Unique factorization and one-dimensional iff principal ideal

This article gives a proof/explanation of the equivalence of multiple definitions for the term principal ideal domain

View a complete list of pages giving proofs of equivalence of definitions

Statement

The following are equivalent for an integral domain:

• It is a unique factorization domain as well as a one-dimensional domain: every nonzero prime ideal in it is maximal.
• It is a principal ideal domain.

Facts used

1. PID implies UFD
2. PID implies one-dimensional
3. Principal ideal ring iff every prime ideal is principal
4. Unique factorization implies every irreducible is prime

Proof

Principal ideal domain implies unique factorization domain and one-dimensional

This follows from facts (1) and (2).

Unique factorization and one-dimensional implies principal ideal domain

By fact (3), it suffices to show that every prime ideal is principal. In fact, it suffices to show that every nonzero prime ideal is principal, because the zero ideal is principal.

Given: A unique factorization domain ${\displaystyle R}$ where every nonzero prime ideal is maximal.

To prove: Every nonzero prime ideal in ${\displaystyle R}$ is principal.

Proof: Suppose ${\displaystyle P}$ is a nonzero prime ideal in ${\displaystyle R}$. Since ${\displaystyle P}$ is nonzero, there exists ${\displaystyle 0\neq a\in P}$. Since ${\displaystyle R}$ is a unique factorization domain, we can factor ${\displaystyle a}$ as a product of irreducibles, say:

${\displaystyle a=up_{1}p_{2}\dots p_{r}}$

with ${\displaystyle u}$ a unit and ${\displaystyle p_{i}}$ prime.
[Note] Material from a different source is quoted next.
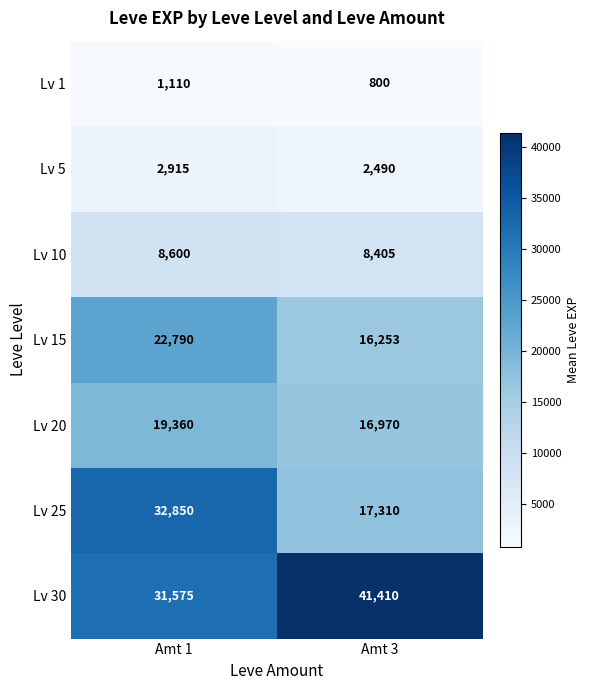

What is the sum of all Lv 15 values?

39043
Note that the factorization is nontrivial since ${\displaystyle a}$ is not a unit (if ${\displaystyle a}$ were a unit, ${\displaystyle P=R}$ would not be prime). Thus, ${\displaystyle p_{1}p_{2}\dots p_{r}\in P}$, and since ${\displaystyle P}$ is prime, there exists some ${\displaystyle p_{i}\in P}$. But then, since ${\displaystyle R}$ is a unique factorization domain, fact (4) tells us that ${\displaystyle p_{i}}$ is prime. Thus, the ideal ${\displaystyle (p_{i})}$ is a nonzero prime ideal of ${\displaystyle R}$ contained in ${\displaystyle P}$. Thus, by assumption, ${\displaystyle (p_{i})}$ is maximal, so ${\displaystyle (p_{i})=P}$, so ${\displaystyle P}$ is principal.